The crewed submersible, once complete, will descend with three aquanauts to a depth of 6,000 metres, remaining underwater for up to 12 hours in normal conditions, and up to 96 hours in case of emergency. It will navigate not just the ocean floor, but the geopolitical undercurrents of marine resource access and strategic visibility. India’s underwater aspirations are not unmoored from material stakes. Within the Central Indian Ocean Basin—where India holds an exploration licence over 75,000 square kilometres from the International Seabed Authority—lie nodules rich in cobalt, nickel, manganese, and copper, elements critical to electric vehicles and energy storage. With global powers racing to secure these deep-sea reserves, technological capability becomes a form of sovereignty.
To that end, Samudrayaan is both a scientific mission and a statement of intent. The programme has completed uncrewed harbour trials, and wet interface tests began earlier this year off the Chennai coast, including five successful manned dives in controlled depth conditions. Full-sea trials to 500 metres are expected later this year, with the landmark manned descent to 6,000 metres projected for 2026.
For over half a century, deep-sea submersibles have served as instruments of science and soft power. The United States’ DSV Alvin famously explored hydrothermal vents and the wreck of the Titanic. Russia’s Mir submersibles probed the Arctic seabed in gestures of sovereignty. China’s Fendouzhe descended beyond 10,000 metres in the Mariana Trench. Japan’s Shinkai 6500 and France’s Nautile have long been part of tectonic, biological, and archaeological investigations. With MATSYA 6000, India enters this rarefied league through wholly indigenous technology.

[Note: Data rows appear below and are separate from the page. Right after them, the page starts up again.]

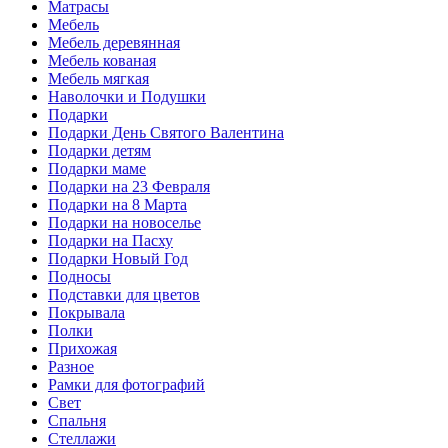
Матрасы
Мебель
Мебель деревянная
Мебель кованая
Мебель мягкая
Наволочки и Подушки
Подарки
Подарки День Святого Валентина
Подарки детям
Подарки маме
Подарки на 23 Февраля
Подарки на 8 Марта
Подарки на новоселье
Подарки на Пасху
Подарки Новый Год
Подносы
Подставки для цветов
Покрывала
Полки
Прихожая
Разное
Рамки для фотографий
Свет
Спальня
Стеллажи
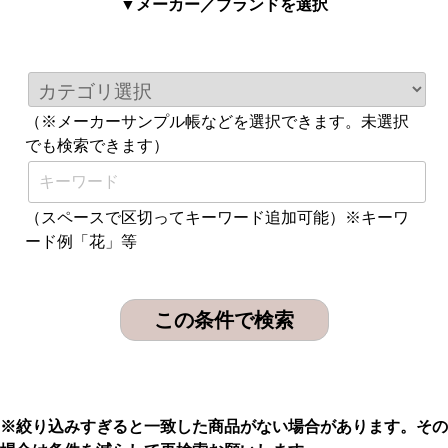
▼メーカー／ブランドを選択
（※メーカーサンプル帳などを選択できます。未選択
でも検索できます）
（スペースで区切ってキーワード追加可能）※キーワ
ード例「花」等
※絞り込みすぎると一致した商品がない場合があります。その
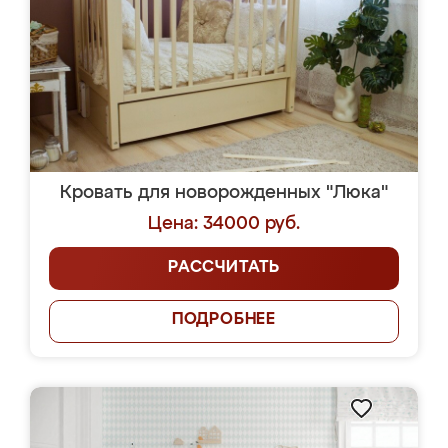
Кровать для новорожденных "Люка"
Цена: 34000 руб.
РАССЧИТАТЬ
ПОДРОБНЕЕ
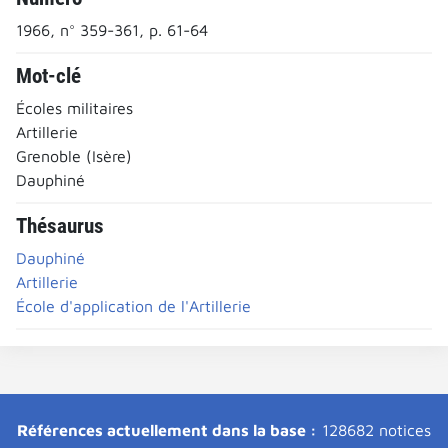
1966, n° 359-361, p. 61-64
Mot-clé
Écoles militaires
Artillerie
Grenoble (Isère)
Dauphiné
Thésaurus
Dauphiné
Artillerie
École d'application de l'Artillerie
Références actuellement dans la base :
128682 notices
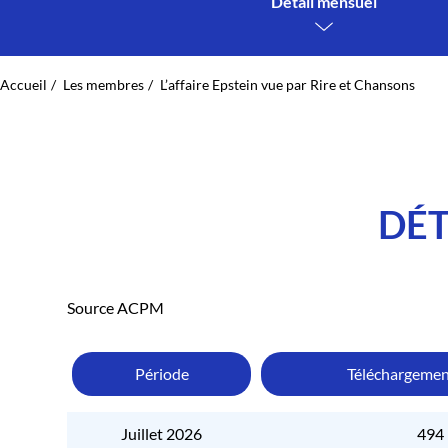
Détail mensuel
Accueil
Les membres
L’affaire Epstein vue par Rire et Chansons
DÉT
Source ACPM
Période
Téléchargemen
Juillet 2026
494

Deep-sea mining, however, could disturb ecosystems that have evolved in near-complete isolation—fragile sediments, slow-growing organisms, and microbial colonies that play subtle roles in global nutrient cycles. India, as a developing nation and emerging leader, must now also contend with the ethical implications of its expedition: what does it mean to touch the seabed, and at what cost? Still, few would deny the symbolic and scientific significance of this moment. India has reached the Moon, prepares to send astronauts into orbit, and now turns its gaze inward—into the unlit corridors beneath the continental shelf.